ABOUT THIS TASK: Read through the data below and state how many of its lines contain the word "КубГУ", adding nothing.

PROVIDED INFORMATION:
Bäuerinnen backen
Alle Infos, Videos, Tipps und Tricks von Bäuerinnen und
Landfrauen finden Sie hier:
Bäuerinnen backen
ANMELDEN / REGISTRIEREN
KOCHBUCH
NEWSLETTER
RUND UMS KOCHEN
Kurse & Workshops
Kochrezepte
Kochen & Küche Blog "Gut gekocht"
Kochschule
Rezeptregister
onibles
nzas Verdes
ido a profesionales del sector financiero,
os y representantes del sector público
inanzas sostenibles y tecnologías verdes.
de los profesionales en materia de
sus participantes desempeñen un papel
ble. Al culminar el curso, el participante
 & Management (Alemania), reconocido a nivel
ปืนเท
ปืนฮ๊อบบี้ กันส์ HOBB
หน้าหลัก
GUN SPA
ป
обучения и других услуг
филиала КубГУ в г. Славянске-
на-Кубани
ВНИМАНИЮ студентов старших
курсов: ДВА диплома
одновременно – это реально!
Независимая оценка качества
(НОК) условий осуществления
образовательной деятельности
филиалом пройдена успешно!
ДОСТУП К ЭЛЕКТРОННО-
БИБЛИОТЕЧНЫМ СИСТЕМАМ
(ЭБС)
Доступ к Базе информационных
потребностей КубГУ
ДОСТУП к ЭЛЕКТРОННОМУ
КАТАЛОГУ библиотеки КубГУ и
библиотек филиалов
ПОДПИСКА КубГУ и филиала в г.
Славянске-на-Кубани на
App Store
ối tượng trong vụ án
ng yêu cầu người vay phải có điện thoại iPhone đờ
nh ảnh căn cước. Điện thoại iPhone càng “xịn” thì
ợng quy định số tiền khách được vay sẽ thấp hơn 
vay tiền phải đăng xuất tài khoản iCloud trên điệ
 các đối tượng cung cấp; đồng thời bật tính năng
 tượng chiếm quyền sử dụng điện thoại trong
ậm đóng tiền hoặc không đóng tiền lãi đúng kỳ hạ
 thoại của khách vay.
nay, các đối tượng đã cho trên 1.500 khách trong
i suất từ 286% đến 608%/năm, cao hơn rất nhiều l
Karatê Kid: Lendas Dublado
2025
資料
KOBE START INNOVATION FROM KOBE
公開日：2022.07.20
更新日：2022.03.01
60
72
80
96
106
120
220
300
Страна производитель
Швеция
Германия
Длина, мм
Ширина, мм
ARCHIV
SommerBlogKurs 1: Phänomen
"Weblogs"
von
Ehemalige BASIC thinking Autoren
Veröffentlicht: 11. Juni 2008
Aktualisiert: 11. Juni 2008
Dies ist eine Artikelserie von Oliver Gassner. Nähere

ANSWER BELOW: 4